* Work request 1
Please repeat the source rows below, starting with the first row and going on through the line containing "388.7], [0, 0, 1]] dist [-0.004920, 0.003021]". Leave the pictures out of your copy.

Construing the act of Congress of 1866 under the circumstances above outlined, and in view of the general rules of construction already stated, we hold that the provisions of the seventh section of that act include such a case as this. The purpose of the act is to quiet titles in California, and, as stated by the court below, it is a remedial statute and one entitled to a liberal construction in order to effect the purpose and object of its enactment. When the act, therefore, speaks of bona fide purchasers for a valuable consideration of lands from Mexican grantees or assigns, which grants have subsequently been rejected, we do not think that the words "grantees" and "grants" should have such a rigid and technical construction as to require the actual existence of a formal grant from the government of Mexico, but we are of opinion the act should be construed in accordance with what we conceive to have been its plain purpose, which was to cover the case of those persons who in good faith and for a valuable consideration have purchased lands (and taken and retained their possession) from those who claimed and were supposed to be Mexican grantees, but whose claims had been subsequently rejected. Otherwise, it seems to us clear that the purpose for which this *361 seventh section was passed would be so circumscribed as to reduce it to much narrower limits than the known mischief to be remedied called for.

The circumstances existing at the time of the passage of this act necessarily lead to the belief that the purpose of its enactment was to remedy (by purchase of the land from the United States at the lowest rate) a defect in a title supposed to have been derived from the Mexican government, where the claimant had in good faith and for a valuable consideration purchased from one who claimed to be a Mexican grantee, or from his assigns, and where there was no adverse claim other than that of the United States. A remedial statute ought not to be so construed as to defeat in part the very purpose of its enactment. United States v. Hodson, 10 Wall. 395.

Source rows:
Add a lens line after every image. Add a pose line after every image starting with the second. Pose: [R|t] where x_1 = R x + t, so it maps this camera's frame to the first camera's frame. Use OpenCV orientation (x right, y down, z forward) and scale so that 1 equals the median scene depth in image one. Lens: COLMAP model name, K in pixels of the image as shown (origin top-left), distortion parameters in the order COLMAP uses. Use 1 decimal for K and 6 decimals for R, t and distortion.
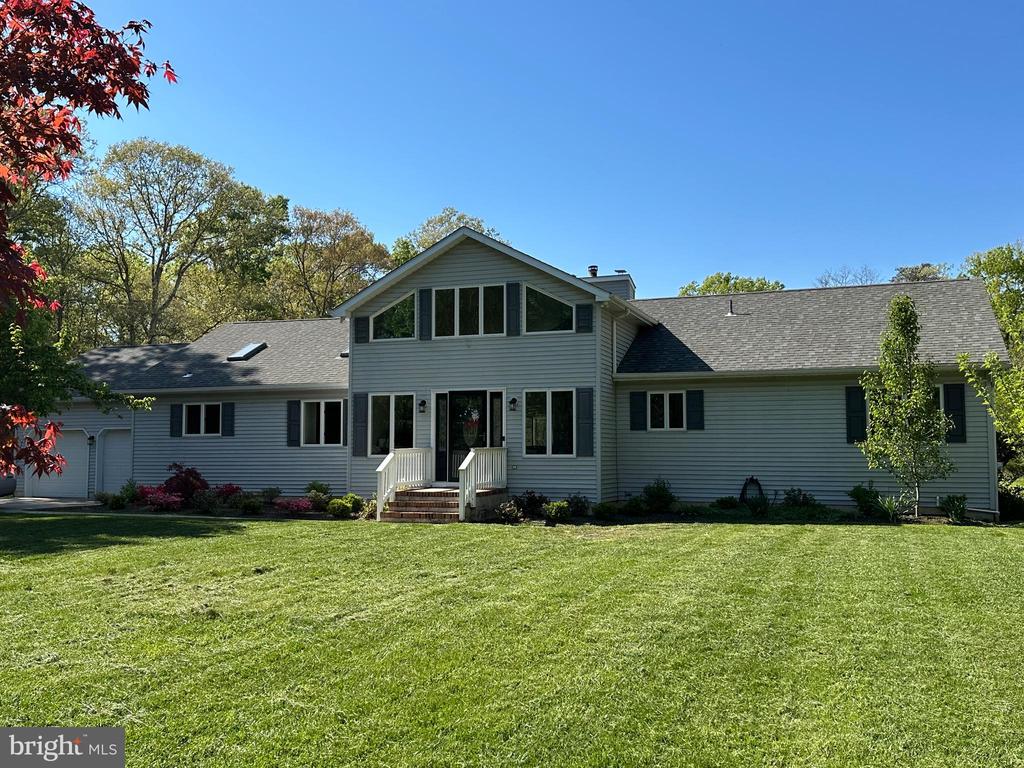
lens RADIAL K [[978.3, 0, 512.0], [0, 978.3, 384.0], [0, 0, 1]] dist [0.141126, -0.277489]
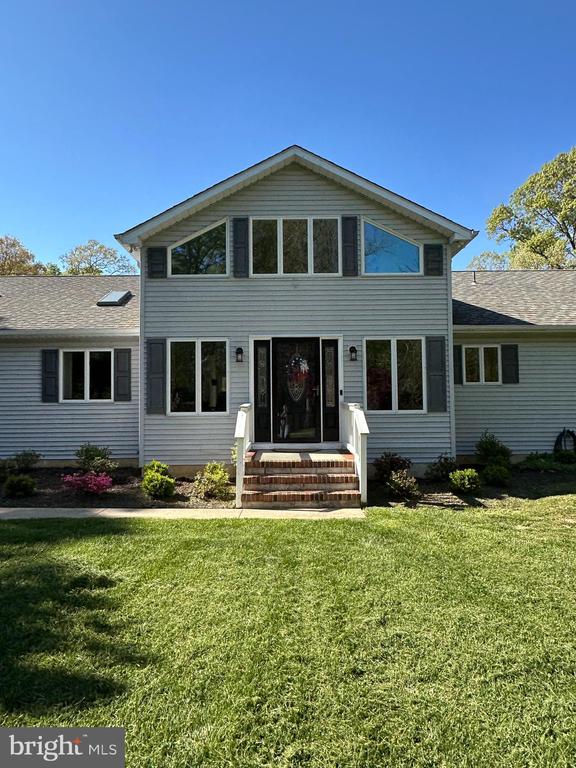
lens RADIAL K [[518.1, 0, 288.0], [0, 518.1, 384.0], [0, 0, 1]] dist [-0.004920, 0.003021]
pose [[0.938228, 0.004486, 0.345989, -0.207152], [-0.016661, 0.999342, 0.032222, 0.032892], [-0.345617, -0.035997, 0.937685, 0.564099]]
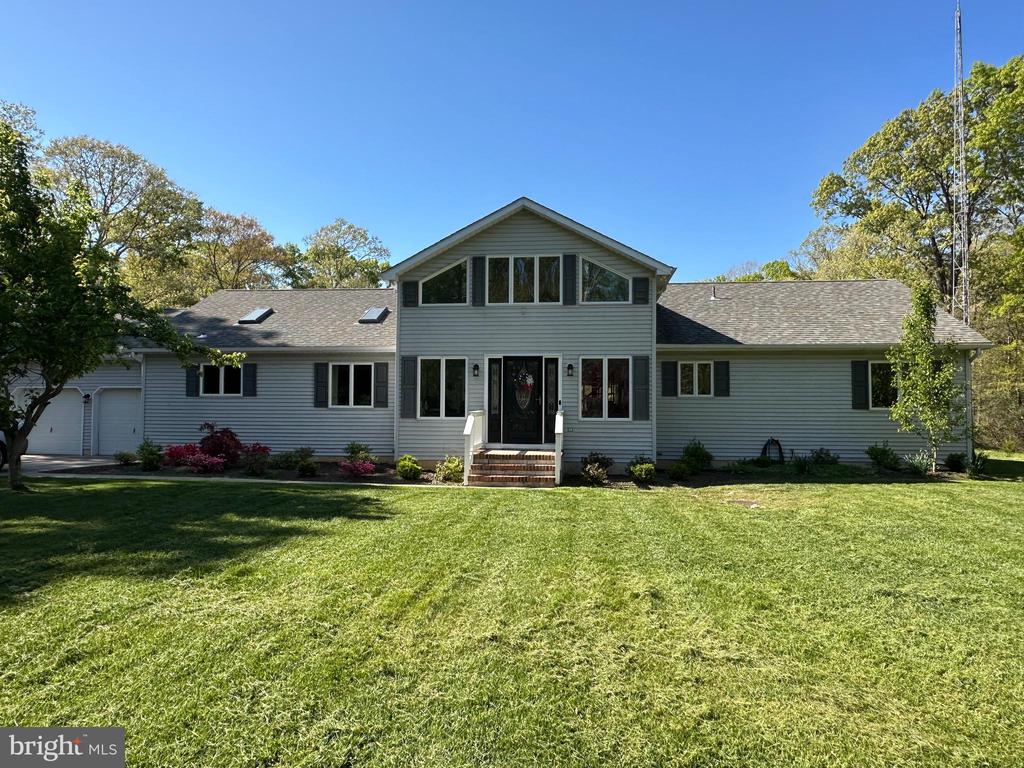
lens RADIAL K [[690.8, 0, 508.5], [0, 690.8, 388.7], [0, 0, 1]] dist [-0.004920, 0.003021]
pose [[0.970760, 0.015691, 0.239539, -0.232105], [-0.024262, 0.999165, 0.032878, 0.017382], [-0.238823, -0.037728, 0.970330, 0.286616]]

* Work request 2
In the passage above on the 1866 act of Congress, change "adverse" to "competing" and write out the result, starting with "The circumstances existing" and going on through "10 Wall. 395.".

* Expected output 1
Add a lens line after every image. Add a pose line after every image starting with the second. Pose: [R|t] where x_1 = R x + t, so it maps this camera's frame to the first camera's frame. Use OpenCV orientation (x right, y down, z forward) and scale so that 1 equals the median scene depth in image one. Lens: COLMAP model name, K in pixels of the image as shown (origin top-left), distortion parameters in the order COLMAP uses. Use 1 decimal for K and 6 decimals for R, t and distortion.
lens RADIAL K [[978.3, 0, 512.0], [0, 978.3, 384.0], [0, 0, 1]] dist [0.141126, -0.277489]
lens RADIAL K [[518.1, 0, 288.0], [0, 518.1, 384.0], [0, 0, 1]] dist [-0.004920, 0.003021]
pose [[0.938228, 0.004486, 0.345989, -0.207152], [-0.016661, 0.999342, 0.032222, 0.032892], [-0.345617, -0.035997, 0.937685, 0.564099]]
lens RADIAL K [[690.8, 0, 508.5], [0, 690.8, 388.7], [0, 0, 1]] dist [-0.004920, 0.003021]

* Expected output 2
The circumstances existing at the time of the passage of this act necessarily lead to the belief that the purpose of its enactment was to remedy (by purchase of the land from the United States at the lowest rate) a defect in a title supposed to have been derived from the Mexican government, where the claimant had in good faith and for a valuable consideration purchased from one who claimed to be a Mexican grantee, or from his assigns, and where there was no competing claim other than that of the United States. A remedial statute ought not to be so construed as to defeat in part the very purpose of its enactment. United States v. Hodson, 10 Wall. 395.